Ces résines contiennent fréquemment du bisphénol A (BPA), un composé chimique utilisé depuis le XIXème siècle dans la fabrication des plastiques et résines. Il les rend résistants à la chaleur et à la corrosion, et permet une bonne adhésion aux surfaces métalliques. Le BPA est donc omniprésent : canettes, boîtes de conserve, ustensiles de cuisine, gobelets, lunettes, téléphones, jouets... Il est utilisé dans près de soixante secteurs industriels selon l’Agence nationale de sécurité sanitaire (Anses).
Un danger réel
Selon les chercheurs, la biodisponibilité de ces substances, c’est-à-dire la part réellement absorbée par l’organisme, augmente de manière significative quand elles sont consommées avec des aliments riches en graisses (thon à l’huile, plats en sauce). Le BPA passe facilement dans les aliments, surtout quand la boîte est chauffée .
En simulant la digestion humaine grâce au protocole INFOGEST, ils ont aussi observé que les enfants et les personnes âgées, au pH gastrique plus élevé, seraient plus vulnérables. La migration chimique de ces substances dans la nourriture est bien documentée.

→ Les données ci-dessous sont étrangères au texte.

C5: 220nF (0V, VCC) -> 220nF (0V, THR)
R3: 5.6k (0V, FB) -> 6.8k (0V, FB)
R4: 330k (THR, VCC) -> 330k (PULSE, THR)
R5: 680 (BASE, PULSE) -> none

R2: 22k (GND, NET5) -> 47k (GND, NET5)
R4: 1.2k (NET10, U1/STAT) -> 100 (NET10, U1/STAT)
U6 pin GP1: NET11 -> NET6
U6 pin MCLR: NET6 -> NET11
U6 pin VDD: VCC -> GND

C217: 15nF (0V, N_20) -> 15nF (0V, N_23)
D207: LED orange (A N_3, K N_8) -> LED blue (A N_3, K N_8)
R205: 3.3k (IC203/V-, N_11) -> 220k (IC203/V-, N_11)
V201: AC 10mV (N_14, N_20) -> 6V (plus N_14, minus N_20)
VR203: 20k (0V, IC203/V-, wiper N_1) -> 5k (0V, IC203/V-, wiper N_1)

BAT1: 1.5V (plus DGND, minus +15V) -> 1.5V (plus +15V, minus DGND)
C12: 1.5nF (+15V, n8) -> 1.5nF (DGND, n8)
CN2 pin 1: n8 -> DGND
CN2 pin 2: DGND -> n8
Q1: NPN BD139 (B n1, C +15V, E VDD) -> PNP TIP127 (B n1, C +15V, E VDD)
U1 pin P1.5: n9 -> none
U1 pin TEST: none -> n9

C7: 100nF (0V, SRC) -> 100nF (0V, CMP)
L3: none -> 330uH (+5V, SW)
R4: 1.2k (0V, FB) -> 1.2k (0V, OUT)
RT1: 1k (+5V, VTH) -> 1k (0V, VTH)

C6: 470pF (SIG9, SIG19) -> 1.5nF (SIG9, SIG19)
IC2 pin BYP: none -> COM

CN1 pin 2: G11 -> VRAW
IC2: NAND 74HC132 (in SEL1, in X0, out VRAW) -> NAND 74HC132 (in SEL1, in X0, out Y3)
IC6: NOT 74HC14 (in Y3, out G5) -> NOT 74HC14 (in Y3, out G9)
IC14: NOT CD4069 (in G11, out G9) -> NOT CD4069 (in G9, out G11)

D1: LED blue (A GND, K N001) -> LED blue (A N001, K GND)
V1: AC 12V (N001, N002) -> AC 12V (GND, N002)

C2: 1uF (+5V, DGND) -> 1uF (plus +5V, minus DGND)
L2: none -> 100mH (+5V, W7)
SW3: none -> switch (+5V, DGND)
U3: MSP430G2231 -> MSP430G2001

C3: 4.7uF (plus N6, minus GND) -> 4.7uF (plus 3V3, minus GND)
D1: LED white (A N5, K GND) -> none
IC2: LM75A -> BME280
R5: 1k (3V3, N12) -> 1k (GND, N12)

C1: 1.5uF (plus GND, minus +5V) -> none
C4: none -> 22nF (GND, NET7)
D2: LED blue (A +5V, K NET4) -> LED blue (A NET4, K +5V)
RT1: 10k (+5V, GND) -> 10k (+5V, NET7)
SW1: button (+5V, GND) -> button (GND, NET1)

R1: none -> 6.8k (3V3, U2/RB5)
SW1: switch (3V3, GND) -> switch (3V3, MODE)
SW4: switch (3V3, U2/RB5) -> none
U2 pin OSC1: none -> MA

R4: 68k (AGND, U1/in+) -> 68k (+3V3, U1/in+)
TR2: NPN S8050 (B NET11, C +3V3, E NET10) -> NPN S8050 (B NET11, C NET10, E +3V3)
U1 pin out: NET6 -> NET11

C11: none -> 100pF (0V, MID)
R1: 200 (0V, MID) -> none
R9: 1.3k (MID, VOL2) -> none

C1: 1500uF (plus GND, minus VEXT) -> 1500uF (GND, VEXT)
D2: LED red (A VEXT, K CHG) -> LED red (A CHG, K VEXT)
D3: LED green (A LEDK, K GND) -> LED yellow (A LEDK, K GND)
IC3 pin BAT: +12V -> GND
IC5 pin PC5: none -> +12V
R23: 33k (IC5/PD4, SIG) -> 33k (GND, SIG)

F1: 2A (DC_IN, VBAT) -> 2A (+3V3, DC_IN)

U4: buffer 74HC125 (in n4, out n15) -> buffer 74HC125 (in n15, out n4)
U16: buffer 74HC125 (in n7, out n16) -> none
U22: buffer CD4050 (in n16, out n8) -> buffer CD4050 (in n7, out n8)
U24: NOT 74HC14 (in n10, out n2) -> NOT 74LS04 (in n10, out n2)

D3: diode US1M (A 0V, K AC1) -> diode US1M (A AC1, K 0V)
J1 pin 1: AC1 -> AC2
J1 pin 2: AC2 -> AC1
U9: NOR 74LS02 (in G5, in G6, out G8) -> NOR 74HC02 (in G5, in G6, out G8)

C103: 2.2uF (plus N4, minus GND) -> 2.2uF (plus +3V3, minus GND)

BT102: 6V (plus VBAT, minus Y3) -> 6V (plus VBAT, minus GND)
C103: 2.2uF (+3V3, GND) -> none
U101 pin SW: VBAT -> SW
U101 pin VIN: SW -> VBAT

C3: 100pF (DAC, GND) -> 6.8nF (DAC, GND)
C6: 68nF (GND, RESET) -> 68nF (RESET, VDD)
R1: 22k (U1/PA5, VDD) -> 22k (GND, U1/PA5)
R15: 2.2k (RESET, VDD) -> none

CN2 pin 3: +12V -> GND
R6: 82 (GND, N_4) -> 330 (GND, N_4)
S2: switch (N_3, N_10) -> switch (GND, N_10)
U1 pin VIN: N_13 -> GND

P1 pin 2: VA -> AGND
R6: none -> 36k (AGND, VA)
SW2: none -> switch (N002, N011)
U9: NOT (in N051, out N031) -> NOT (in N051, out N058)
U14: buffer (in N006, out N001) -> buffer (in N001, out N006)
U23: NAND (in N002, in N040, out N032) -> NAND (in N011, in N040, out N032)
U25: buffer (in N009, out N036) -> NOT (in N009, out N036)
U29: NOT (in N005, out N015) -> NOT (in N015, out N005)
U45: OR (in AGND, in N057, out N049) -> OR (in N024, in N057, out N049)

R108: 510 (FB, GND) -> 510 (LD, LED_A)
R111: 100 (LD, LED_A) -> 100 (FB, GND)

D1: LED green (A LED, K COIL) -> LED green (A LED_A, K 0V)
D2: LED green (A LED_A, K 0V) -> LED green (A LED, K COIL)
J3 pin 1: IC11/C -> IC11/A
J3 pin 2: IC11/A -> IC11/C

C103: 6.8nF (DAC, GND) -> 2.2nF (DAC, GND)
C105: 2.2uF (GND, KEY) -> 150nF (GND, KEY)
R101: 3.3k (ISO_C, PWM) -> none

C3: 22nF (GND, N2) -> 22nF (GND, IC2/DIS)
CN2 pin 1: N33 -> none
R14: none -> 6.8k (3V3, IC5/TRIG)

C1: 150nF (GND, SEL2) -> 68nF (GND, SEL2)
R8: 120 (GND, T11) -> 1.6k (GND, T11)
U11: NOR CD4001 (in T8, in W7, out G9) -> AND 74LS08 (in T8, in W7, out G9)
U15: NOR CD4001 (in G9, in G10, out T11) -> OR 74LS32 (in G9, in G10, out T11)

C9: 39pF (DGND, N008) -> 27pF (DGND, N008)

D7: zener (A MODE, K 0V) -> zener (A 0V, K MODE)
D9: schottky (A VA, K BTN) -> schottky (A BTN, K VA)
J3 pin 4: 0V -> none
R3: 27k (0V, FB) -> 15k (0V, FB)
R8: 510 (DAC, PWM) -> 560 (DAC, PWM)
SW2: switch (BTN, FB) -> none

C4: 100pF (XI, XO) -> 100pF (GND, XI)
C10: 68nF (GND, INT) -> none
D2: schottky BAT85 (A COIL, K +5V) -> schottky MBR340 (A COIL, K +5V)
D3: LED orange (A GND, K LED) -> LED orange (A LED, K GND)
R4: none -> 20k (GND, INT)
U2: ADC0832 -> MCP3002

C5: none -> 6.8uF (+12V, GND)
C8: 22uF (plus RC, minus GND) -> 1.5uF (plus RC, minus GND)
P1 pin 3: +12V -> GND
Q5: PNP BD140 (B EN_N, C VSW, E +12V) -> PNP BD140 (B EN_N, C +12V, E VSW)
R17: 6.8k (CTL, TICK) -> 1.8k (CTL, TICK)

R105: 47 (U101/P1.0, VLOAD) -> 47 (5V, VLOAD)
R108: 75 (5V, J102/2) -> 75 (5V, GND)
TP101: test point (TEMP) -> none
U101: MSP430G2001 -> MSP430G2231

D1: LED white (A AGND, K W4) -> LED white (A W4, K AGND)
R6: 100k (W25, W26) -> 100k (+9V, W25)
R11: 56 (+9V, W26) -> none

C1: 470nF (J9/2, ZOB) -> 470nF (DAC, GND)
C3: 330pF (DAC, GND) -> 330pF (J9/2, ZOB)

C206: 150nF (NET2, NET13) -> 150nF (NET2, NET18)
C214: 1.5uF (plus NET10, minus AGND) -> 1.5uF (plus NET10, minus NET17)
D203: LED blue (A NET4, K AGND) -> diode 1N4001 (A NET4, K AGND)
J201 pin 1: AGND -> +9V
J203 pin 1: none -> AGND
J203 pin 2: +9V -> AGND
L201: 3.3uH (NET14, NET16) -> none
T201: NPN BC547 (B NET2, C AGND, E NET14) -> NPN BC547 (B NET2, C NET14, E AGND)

Même si les doses sont faibles, l’effet cocktail, accumulation de plusieurs substances perturbatrices, augmente les risques. Le BPA mime les œstrogènes et interfère avec notre système hormonal, même à très faibles doses. André Cicolella, toxicologue et auteur de Toxic Planet, alerte depuis des années sur cette menace sanitaire insidieuse.
Les effets suspectés, principalement observés chez l’animal mais corroborés par des données épidémiologiques, sont inquiétants : baisse de fertilité masculine, puberté précoce, troubles du métabolisme, atteintes du système immunitaire, effets sur le cerveau et le comportement, cancers hormonodépendants (sein, prostate). Il franchit également la barrière placentaire, ce qui rend l’exposition particulièrement préoccupante pour les femmes enceintes et les jeunes enfants.
Une réglementation lente à se mettre en place
Le BPA est interdit dans les biberons depuis 2011, puis dans tous les conditionnements alimentaires en France depuis 2015, avec une interdiction anticipée dès 2013 pour les produits destinés aux moins de 3 ans.
Mais la loi a mis du temps à être appliquée. Et pendant cette période transitoire, la population restait exposée. Pire encore, certains substituts au BPA, comme le cyclo-di-BADGE, n’ont pas encore été pleinement évalués sur le plan toxicologique.
Depuis le 1er janvier 2024, la Commission européenne a interdit l’usage du BPA dans tous les matériaux au contact des aliments. Un progrès, certes, mais les alternatives ne sont pas toujours exemptes de risques, faute de recul scientifique.
Comment faire pour réduire les risques ?
Faut-il pour autant bannir toutes les conserves ? Pas forcément. Il s’agit plutôt d’adopter quelques réflexes simples pour limiter l’exposition :
- Ne chauffez jamais une conserve dans sa boîte.
- Évitez de consommer le liquide (huile, sauce) contenu dans les boîtes.
- Privilégiez les bocaux en verre, les aliments frais, surgelés ou fermentés.
- Inspectez les boîtes : rejetez celles qui sont cabossées ou rouillées.
- Évitez les plats cuisinés en barquette plastique, surtout pour les enfants.
- Utilisez des ustensiles en verre, inox ou porcelaine, surtout pour réchauffer les aliments.
Des plateformes en ligne recensent des alternatives sans danger, y compris pour les gourdes, saladiers ou lunch-box.